◆ What to produce
Search the records for the word "file" and copy each line in which it appears.

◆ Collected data
○ ○ ○
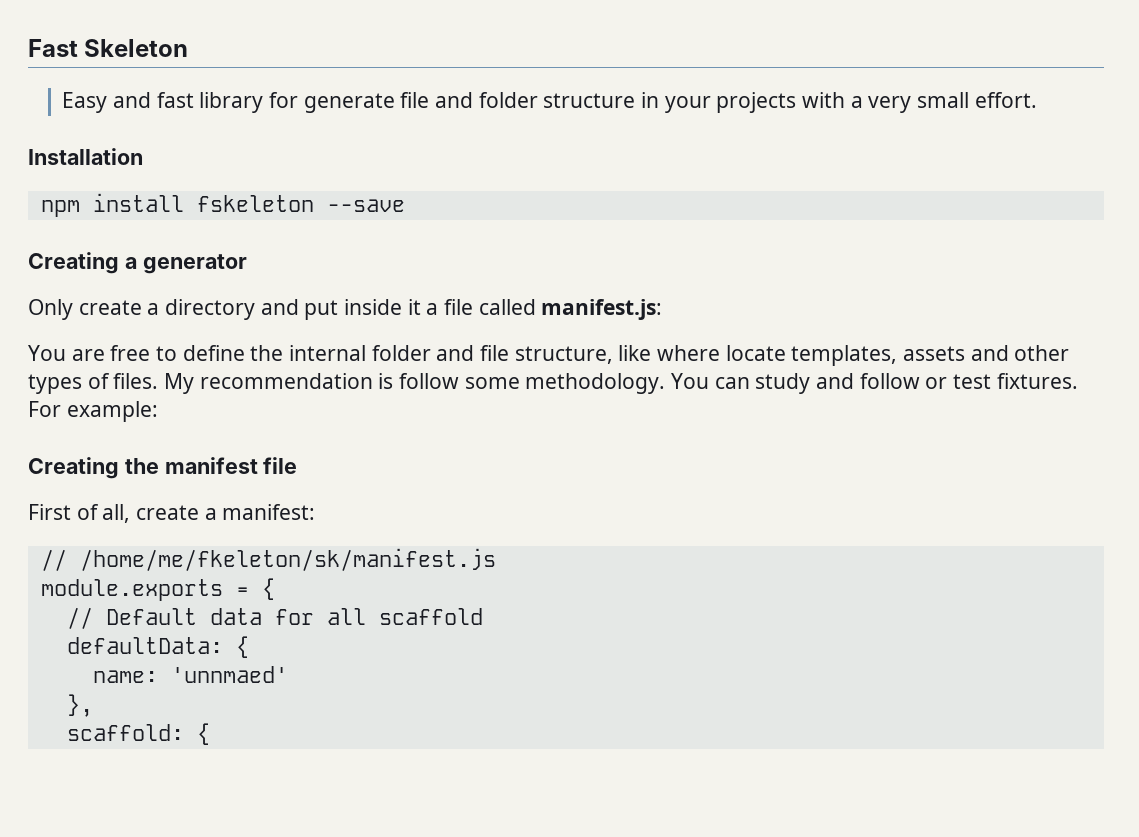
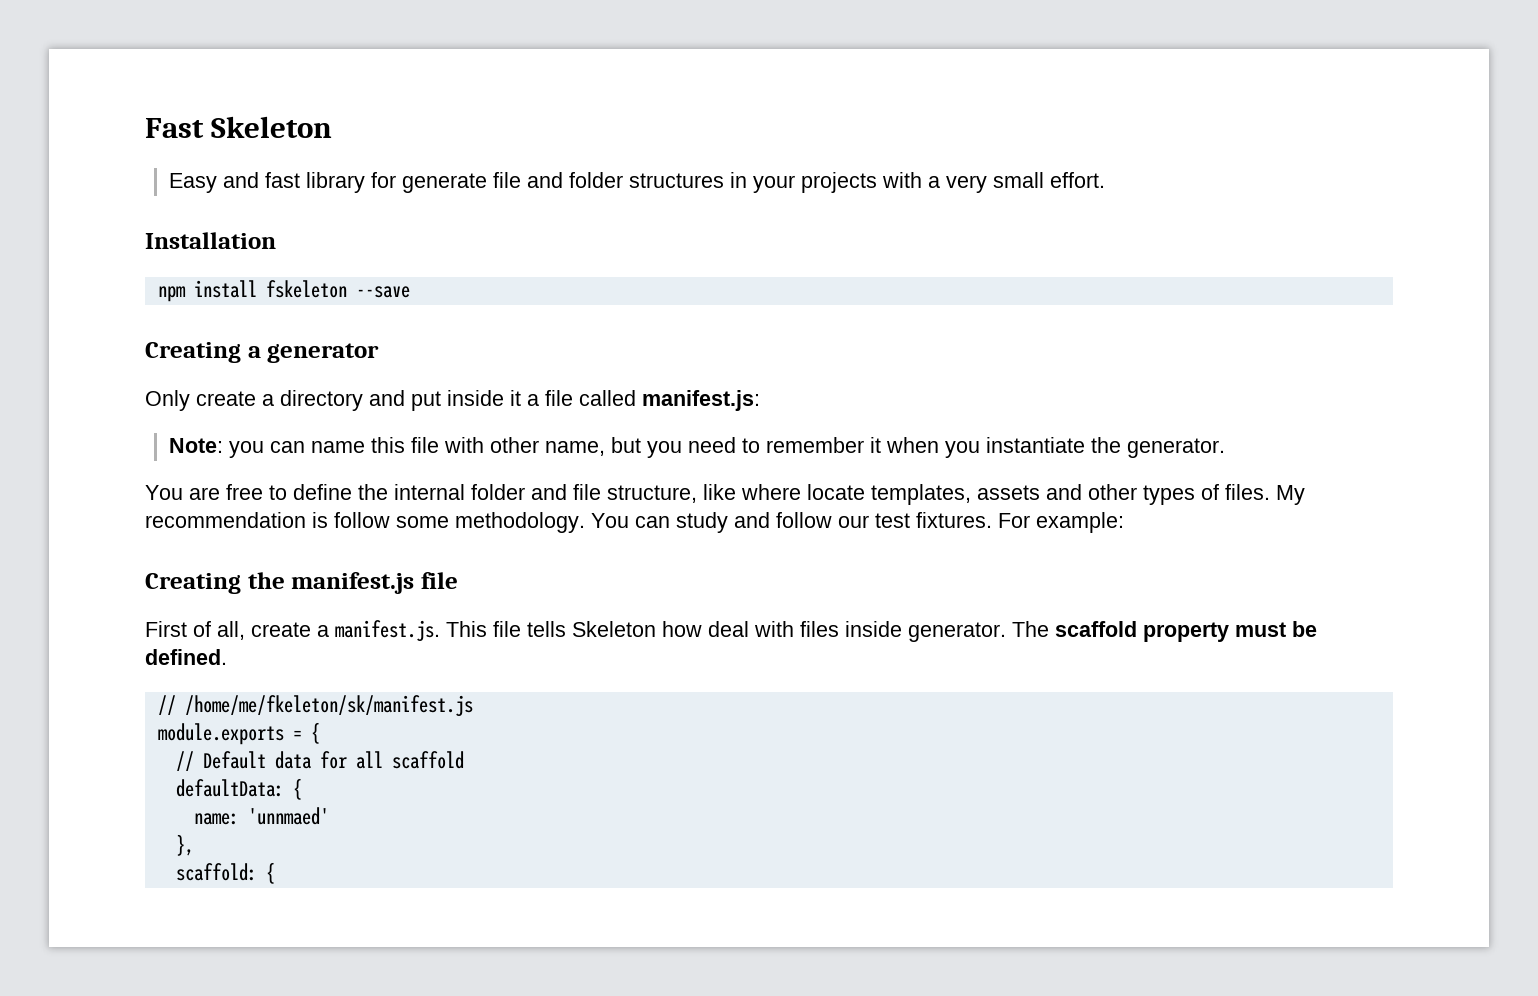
[543,93,636,108] structure -> [628,173,724,188] structures
(663, 309) none -> [168,437,1225,458] // Note: you can name this file with other name, but you need to remember it when you instantiate the generator.
[925,377,948,389] or -> [838,515,869,528] our
[164,457,258,474] manifest -> [291,572,415,594] manifest.js
[222,504,316,520] manifest: -> [335,620,1317,642] [145,649,227,665] manifest.js. This file tells Skeleton how deal with files inside generator. The scaffold property must be defined.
○ ○ ○
◆ Exercise answer
(663, 309) none -> [168,437,1225,458] // Note: you can name this file with other name, but you need to remember it when you instantiate the generator.
[222,504,316,520] manifest: -> [335,620,1317,642] [145,649,227,665] manifest.js. This file tells Skeleton how deal with files inside generator. The scaffold property must be defined.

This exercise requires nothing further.